We would like to thank Dr. Fakheri and colleagues for their extremely helpful comments on our recent review of angiotensin-converting enzyme (ACE) inhibitors and angiotensin II receptor blockers (ARBs).1
We agree entirely with their suggestion on the lack of current data on any superiority of ACE inhibitors or ARBs in patients with diabetes without proteinuria and diabetes with “normal” renal function.2,3 As mentioned, the sentence perhaps lacks clarity.
In the United Kingdom, ACE inhibitors and ARBs are commonly prescribed for diabetic microalbuminuria, proteinuric renal disease, and hypertension, as well as after myocardial infarction and in heart failure.4 We therefore also concur that heart failure with reduced ejection fraction could be added to the list of conditions that are indications for inhibition of the renin-angiotensin-aldosterone system irrespective of the initial blood pressure level.
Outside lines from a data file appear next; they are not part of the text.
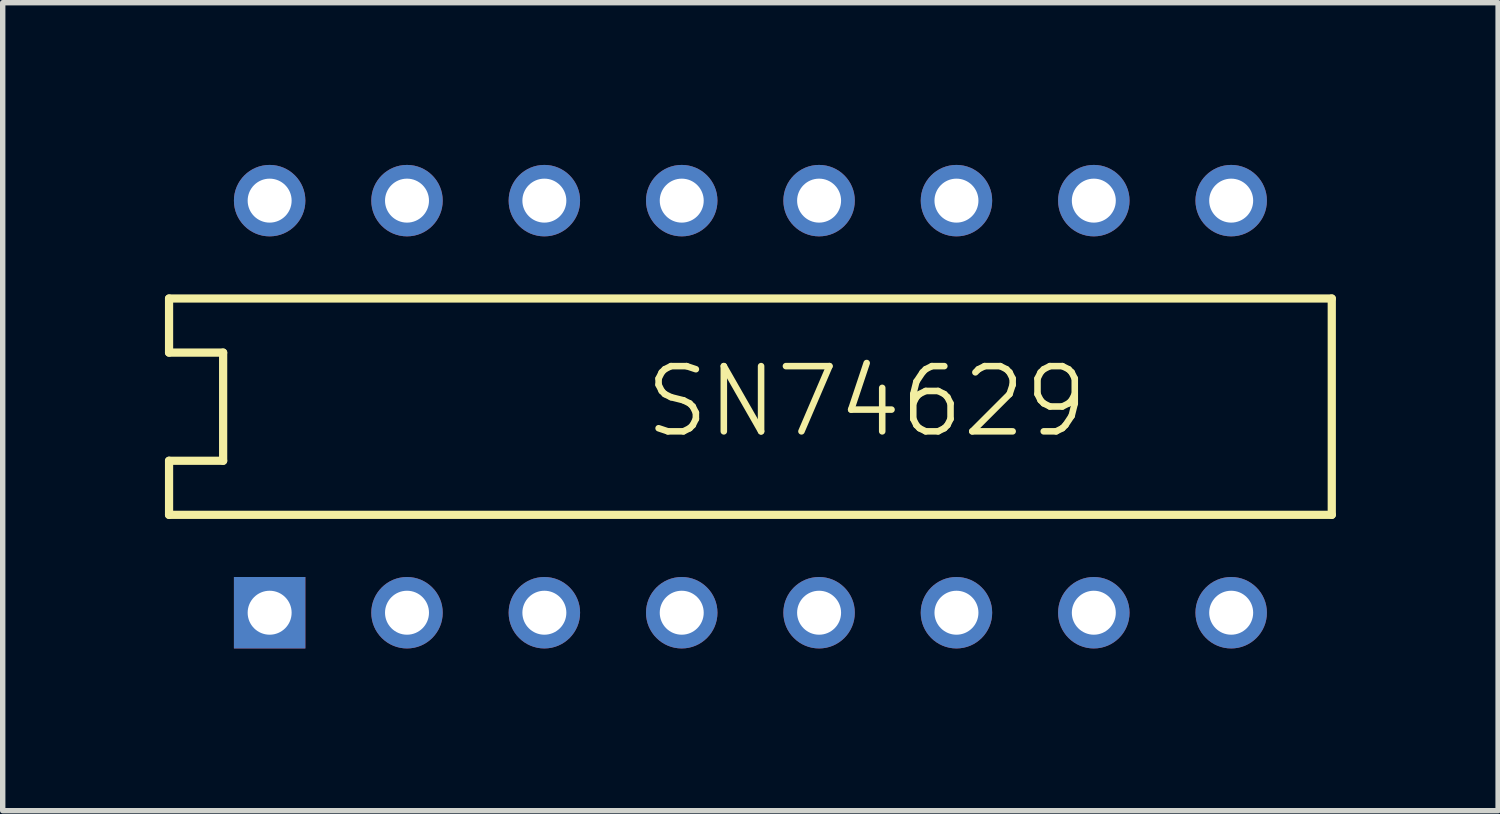
<source format=kicad_pcb>
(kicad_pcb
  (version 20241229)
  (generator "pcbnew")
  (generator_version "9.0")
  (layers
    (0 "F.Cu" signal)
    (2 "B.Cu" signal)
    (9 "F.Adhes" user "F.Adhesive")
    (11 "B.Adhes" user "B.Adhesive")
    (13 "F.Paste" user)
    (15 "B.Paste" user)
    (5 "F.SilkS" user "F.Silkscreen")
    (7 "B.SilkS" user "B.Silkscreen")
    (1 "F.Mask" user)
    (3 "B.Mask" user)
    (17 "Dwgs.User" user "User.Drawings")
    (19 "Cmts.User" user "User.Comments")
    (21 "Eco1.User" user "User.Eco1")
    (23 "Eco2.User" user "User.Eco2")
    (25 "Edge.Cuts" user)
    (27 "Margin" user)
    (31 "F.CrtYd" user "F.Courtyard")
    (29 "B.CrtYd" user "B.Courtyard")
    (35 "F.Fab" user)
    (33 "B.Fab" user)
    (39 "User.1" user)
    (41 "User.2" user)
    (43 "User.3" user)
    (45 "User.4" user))
  (footprint "SN74629"
    (layer "F.Cu")
    (at 1.936 8.28)
    (property "Reference" "SN74629" (at 6.883 -3.2 180) (layer "F.SilkS") (effects (font (size 1.206 1.206) (thickness 0.121)) (justify left bottom)))
    (attr through_hole)
    (fp_line (start -1.86 -5.81) (end -1.86 -4.81) (stroke (width 0.152) (type solid)) (layer "F.SilkS"))
    (fp_line (start -1.86 -4.81) (end -0.86 -4.81) (stroke (width 0.152) (type solid)) (layer "F.SilkS"))
    (fp_line (start -1.86 -2.81) (end -0.86 -2.81) (stroke (width 0.152) (type solid)) (layer "F.SilkS"))
    (fp_line (start -1.86 -1.81) (end -1.86 -2.81) (stroke (width 0.152) (type solid)) (layer "F.SilkS"))
    (fp_line (start -1.86 -1.81) (end 19.64 -1.81) (stroke (width 0.152) (type solid)) (layer "F.SilkS"))
    (fp_line (start -0.86 -2.81) (end -0.86 -4.81) (stroke (width 0.152) (type solid)) (layer "F.SilkS"))
    (fp_line (start 19.64 -5.81) (end -1.86 -5.81) (stroke (width 0.152) (type solid)) (layer "F.SilkS"))
    (fp_line (start 19.64 -5.81) (end 19.64 -1.81) (stroke (width 0.152) (type solid)) (layer "F.SilkS"))
    (pad "1" thru_hole rect (at 0 0 90) (size 1.321 1.321) (drill 0.813) (layers "*.Cu" "*.Mask"))
    (pad "2" thru_hole circle (at 2.54 0 90) (size 1.321 1.321) (drill 0.813) (layers "*.Cu" "*.Mask"))
    (pad "3" thru_hole circle (at 5.08 0 90) (size 1.321 1.321) (drill 0.813) (layers "*.Cu" "*.Mask"))
    (pad "4" thru_hole circle (at 7.62 0 90) (size 1.321 1.321) (drill 0.813) (layers "*.Cu" "*.Mask"))
    (pad "5" thru_hole circle (at 10.16 0 90) (size 1.321 1.321) (drill 0.813) (layers "*.Cu" "*.Mask"))
    (pad "6" thru_hole circle (at 12.7 0 90) (size 1.321 1.321) (drill 0.813) (layers "*.Cu" "*.Mask"))
    (pad "7" thru_hole circle (at 15.24 0 90) (size 1.321 1.321) (drill 0.813) (layers "*.Cu" "*.Mask"))
    (pad "8" thru_hole circle (at 17.78 0 90) (size 1.321 1.321) (drill 0.813) (layers "*.Cu" "*.Mask"))
    (pad "9" thru_hole circle (at 17.78 -7.62 90) (size 1.321 1.321) (drill 0.813) (layers "*.Cu" "*.Mask"))
    (pad "10" thru_hole circle (at 15.24 -7.62 90) (size 1.321 1.321) (drill 0.813) (layers "*.Cu" "*.Mask"))
    (pad "11" thru_hole circle (at 12.7 -7.62 90) (size 1.321 1.321) (drill 0.813) (layers "*.Cu" "*.Mask"))
    (pad "12" thru_hole circle (at 10.16 -7.62 90) (size 1.321 1.321) (drill 0.813) (layers "*.Cu" "*.Mask"))
    (pad "13" thru_hole circle (at 7.62 -7.62 90) (size 1.321 1.321) (drill 0.813) (layers "*.Cu" "*.Mask"))
    (pad "14" thru_hole circle (at 5.08 -7.62 90) (size 1.321 1.321) (drill 0.813) (layers "*.Cu" "*.Mask"))
    (pad "15" thru_hole circle (at 2.54 -7.62 90) (size 1.321 1.321) (drill 0.813) (layers "*.Cu" "*.Mask"))
    (pad "16" thru_hole circle (at 0 -7.62 90) (size 1.321 1.321) (drill 0.813) (layers "*.Cu" "*.Mask")))
  (gr_rect
    (start -3 -3)
    (end 24.652 11.941)
    (stroke (width 0.1) (type default))
    (fill no)
    (layer "Edge.Cuts")))
</source>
Interestingly, chronic kidney disease is associated with significantly increased risk of cardiovascular disease and cardiovascular death.5,6 Studies of patients with chronic kidney disease have noted an increased relative risk of coronary heart disease, heart failure, and stroke compared with those without chronic kidney disease.7,8 We recognize that additional randomized controlled studies and a better understanding of these differences in risk are required to guide optimal therapy and improve outcomes, and we wonder if ACE inhibitors and ARBs might be useful in this high-risk population even before proteinuria is established, as alluded in the heart failure group.
Finally, although the data are not available, we wonder if over a longer period of follow-up, one may in the future see a benefit from reduced intraglomerular hyperfiltration, but we concede this is mere speculation, and more recent data have challenged the hyperfiltration model of renal damage.